### Instructions for the task
Tell how many lines contain the string "optical" in the material underneath; the reply is that number and no more.

### Stored data

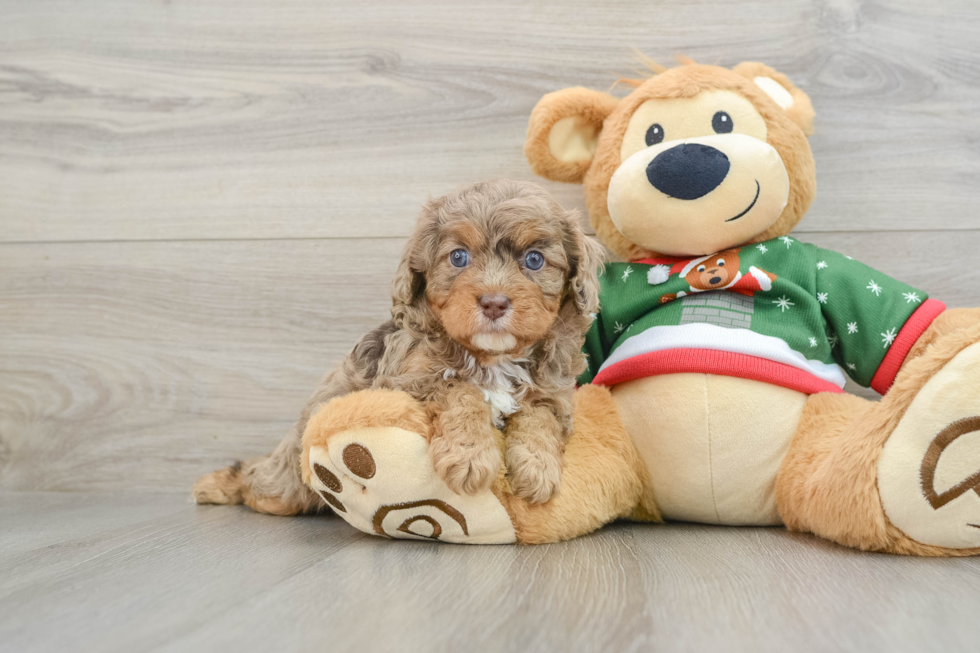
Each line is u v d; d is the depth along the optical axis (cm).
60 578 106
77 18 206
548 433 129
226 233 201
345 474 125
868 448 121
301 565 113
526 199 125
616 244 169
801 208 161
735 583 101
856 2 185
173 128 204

--

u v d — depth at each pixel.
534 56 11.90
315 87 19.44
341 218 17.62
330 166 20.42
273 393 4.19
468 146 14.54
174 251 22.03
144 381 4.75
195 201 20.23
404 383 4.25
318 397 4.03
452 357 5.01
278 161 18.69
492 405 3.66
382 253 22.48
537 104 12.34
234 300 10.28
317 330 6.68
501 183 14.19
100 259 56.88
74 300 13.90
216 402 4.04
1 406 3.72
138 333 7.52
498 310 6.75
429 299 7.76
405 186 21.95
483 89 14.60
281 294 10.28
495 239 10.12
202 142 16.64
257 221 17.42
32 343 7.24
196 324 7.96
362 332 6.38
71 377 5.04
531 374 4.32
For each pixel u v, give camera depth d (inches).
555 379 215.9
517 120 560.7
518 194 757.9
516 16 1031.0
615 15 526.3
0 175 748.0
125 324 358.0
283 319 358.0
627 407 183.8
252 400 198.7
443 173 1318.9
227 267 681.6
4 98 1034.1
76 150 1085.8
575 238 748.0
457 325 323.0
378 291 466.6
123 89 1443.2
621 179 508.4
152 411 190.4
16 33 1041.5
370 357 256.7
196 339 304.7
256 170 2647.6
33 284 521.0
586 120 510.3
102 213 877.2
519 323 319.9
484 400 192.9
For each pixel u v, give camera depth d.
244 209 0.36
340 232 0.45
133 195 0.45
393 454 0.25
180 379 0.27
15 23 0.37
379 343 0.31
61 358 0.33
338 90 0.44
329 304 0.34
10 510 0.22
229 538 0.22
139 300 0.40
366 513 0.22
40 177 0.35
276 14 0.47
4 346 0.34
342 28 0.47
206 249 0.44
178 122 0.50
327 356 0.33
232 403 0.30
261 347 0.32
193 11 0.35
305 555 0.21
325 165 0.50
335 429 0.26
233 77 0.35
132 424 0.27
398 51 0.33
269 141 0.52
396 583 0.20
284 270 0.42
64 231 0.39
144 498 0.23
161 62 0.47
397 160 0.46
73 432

---

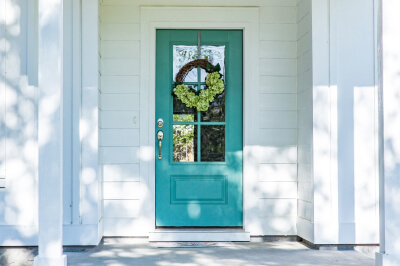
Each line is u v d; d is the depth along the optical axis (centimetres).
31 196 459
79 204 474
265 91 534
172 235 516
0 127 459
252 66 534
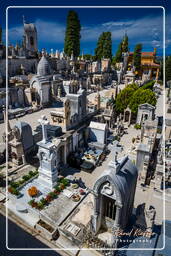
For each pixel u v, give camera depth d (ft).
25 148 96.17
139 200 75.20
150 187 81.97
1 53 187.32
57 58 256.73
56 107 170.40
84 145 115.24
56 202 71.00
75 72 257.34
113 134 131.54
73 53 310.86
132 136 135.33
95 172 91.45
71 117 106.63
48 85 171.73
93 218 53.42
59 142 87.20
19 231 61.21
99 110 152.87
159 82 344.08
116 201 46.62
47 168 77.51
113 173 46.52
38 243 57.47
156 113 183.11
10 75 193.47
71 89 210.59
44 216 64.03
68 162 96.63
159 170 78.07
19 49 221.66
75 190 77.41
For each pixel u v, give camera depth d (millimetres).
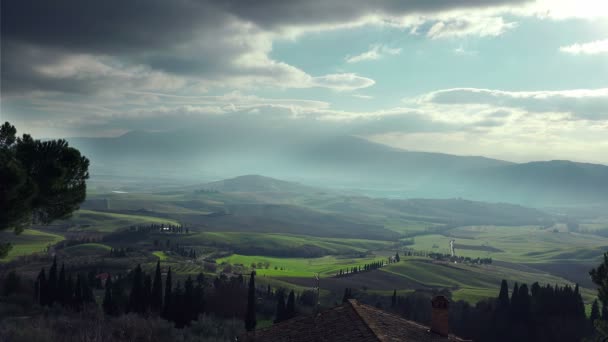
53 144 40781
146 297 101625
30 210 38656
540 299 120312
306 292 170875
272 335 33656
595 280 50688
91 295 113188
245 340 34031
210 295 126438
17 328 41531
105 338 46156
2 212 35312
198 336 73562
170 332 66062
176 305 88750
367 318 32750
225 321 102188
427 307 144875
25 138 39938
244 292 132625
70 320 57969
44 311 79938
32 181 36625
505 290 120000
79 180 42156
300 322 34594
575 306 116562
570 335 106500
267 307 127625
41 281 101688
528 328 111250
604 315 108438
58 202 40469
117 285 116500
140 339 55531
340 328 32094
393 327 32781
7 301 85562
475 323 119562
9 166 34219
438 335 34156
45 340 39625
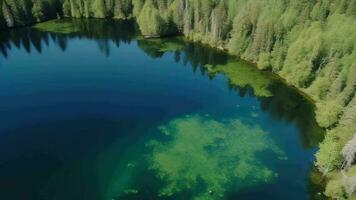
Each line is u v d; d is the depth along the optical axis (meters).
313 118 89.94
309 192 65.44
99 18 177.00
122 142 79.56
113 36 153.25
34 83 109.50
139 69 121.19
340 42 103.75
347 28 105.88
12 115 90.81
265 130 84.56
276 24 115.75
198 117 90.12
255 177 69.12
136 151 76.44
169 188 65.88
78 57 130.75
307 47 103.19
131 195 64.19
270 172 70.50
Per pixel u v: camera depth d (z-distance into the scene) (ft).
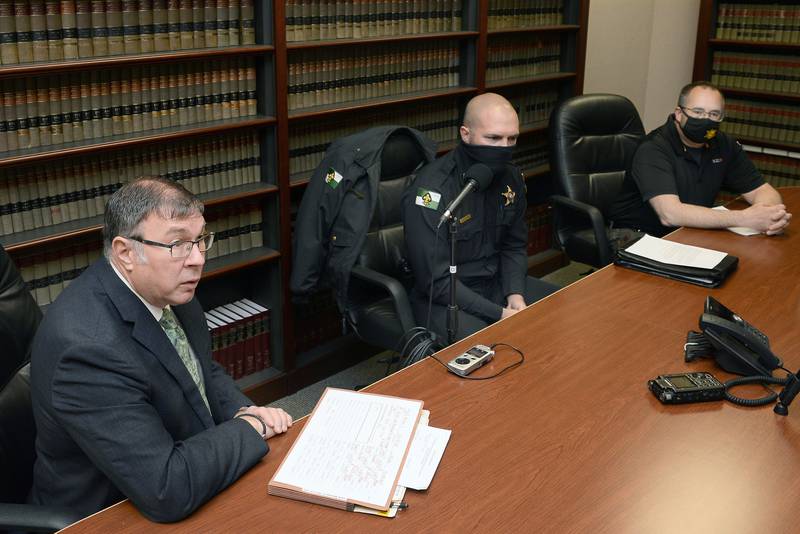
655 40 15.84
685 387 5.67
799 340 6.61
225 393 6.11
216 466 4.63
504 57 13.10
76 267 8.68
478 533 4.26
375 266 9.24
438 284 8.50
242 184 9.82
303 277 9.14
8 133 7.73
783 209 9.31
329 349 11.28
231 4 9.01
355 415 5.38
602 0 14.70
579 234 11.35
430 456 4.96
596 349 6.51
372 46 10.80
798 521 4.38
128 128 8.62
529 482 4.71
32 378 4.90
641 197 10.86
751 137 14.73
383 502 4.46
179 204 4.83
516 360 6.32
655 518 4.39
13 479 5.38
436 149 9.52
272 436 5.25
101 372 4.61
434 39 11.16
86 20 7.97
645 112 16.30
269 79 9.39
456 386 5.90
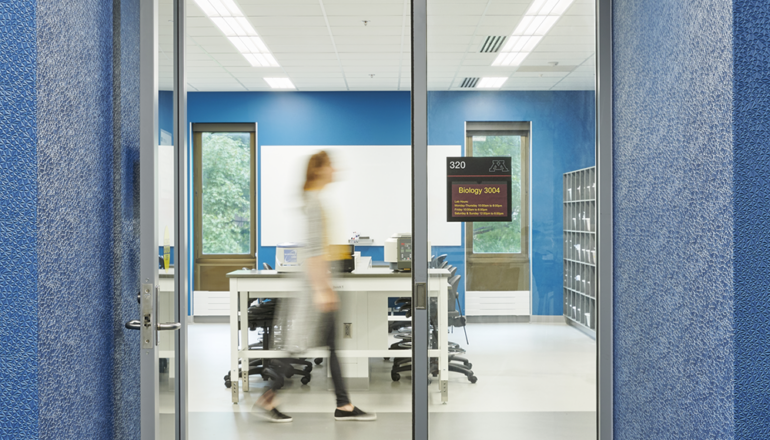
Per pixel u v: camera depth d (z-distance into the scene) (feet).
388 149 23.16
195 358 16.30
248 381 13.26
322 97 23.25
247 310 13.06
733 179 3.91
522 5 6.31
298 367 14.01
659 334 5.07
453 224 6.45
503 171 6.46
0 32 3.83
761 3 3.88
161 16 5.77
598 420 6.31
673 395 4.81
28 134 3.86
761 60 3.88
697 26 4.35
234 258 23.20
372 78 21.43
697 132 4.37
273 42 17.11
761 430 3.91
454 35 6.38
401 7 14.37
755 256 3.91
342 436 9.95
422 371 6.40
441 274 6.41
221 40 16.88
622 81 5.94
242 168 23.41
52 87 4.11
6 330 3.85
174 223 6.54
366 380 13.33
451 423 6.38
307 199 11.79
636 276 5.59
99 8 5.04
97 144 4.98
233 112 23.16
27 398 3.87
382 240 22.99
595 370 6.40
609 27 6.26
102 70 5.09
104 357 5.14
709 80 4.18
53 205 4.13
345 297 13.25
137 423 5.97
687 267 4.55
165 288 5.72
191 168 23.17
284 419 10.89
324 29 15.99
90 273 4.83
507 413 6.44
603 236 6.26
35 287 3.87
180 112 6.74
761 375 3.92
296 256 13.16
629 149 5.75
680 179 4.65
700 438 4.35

### Answer to the exercise
3